DIRECTIONS FOR THIS TASK: Where a line of the listing below includes the word "scroll", reproduce that line.

INFORMATION PROVIDED:
● ● ● ●

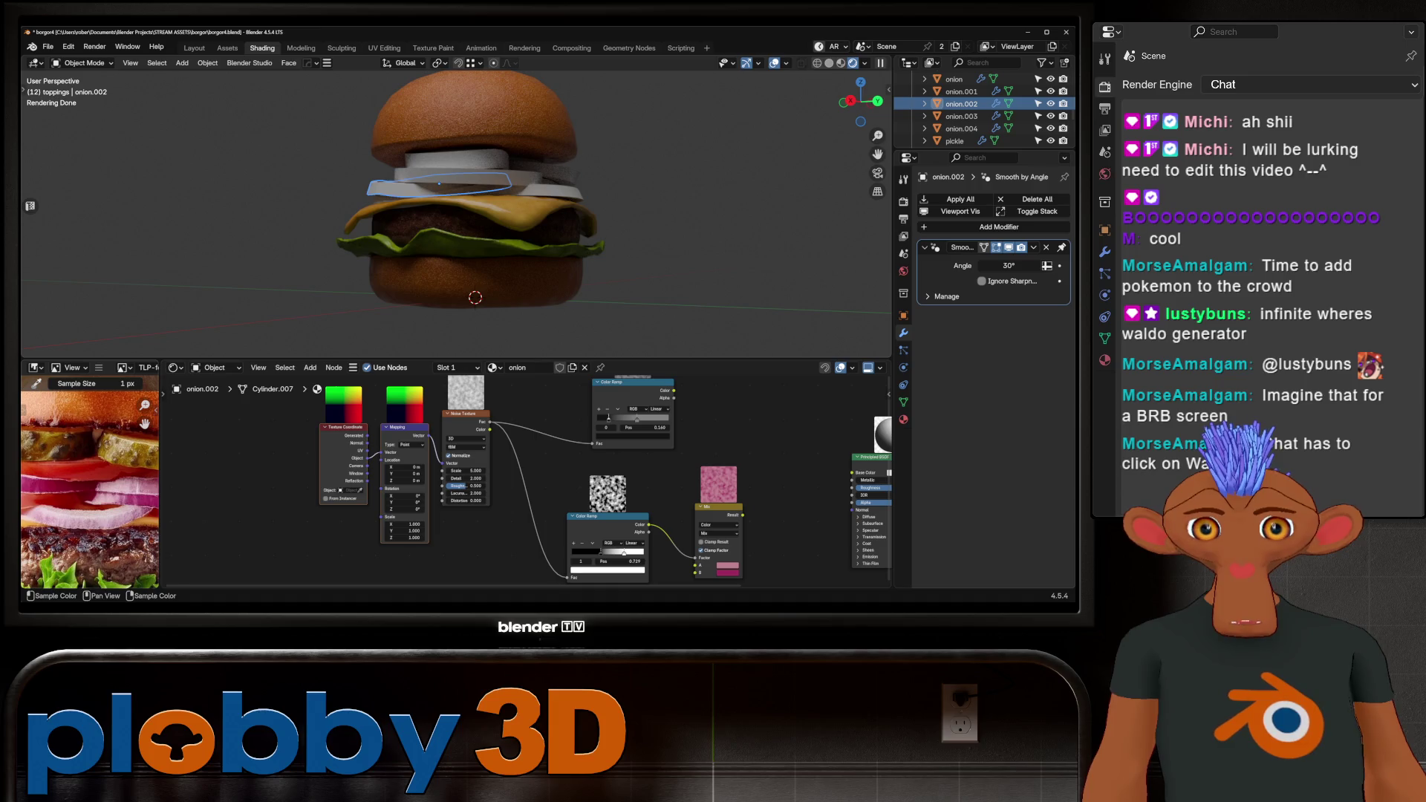
scroll(619, 497, "up", 2)
scroll(420, 478, "down", 1)
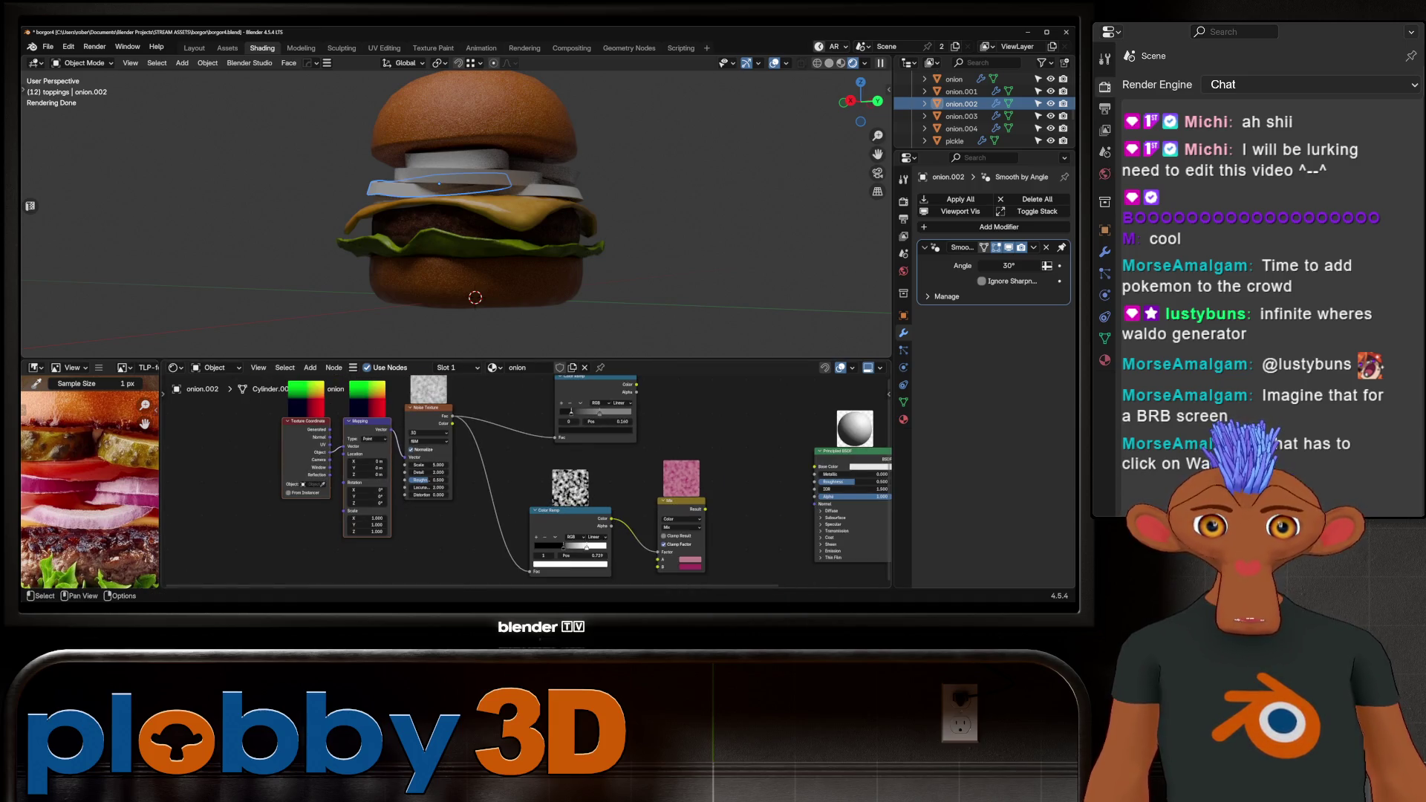
middle_click_drag(420, 478, 318, 435)
scroll(89, 483, "up", 4)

● ● ● ●

ANSWER FOR THE TASK:
scroll(619, 497, "up", 2)
scroll(420, 478, "down", 1)
scroll(89, 483, "up", 4)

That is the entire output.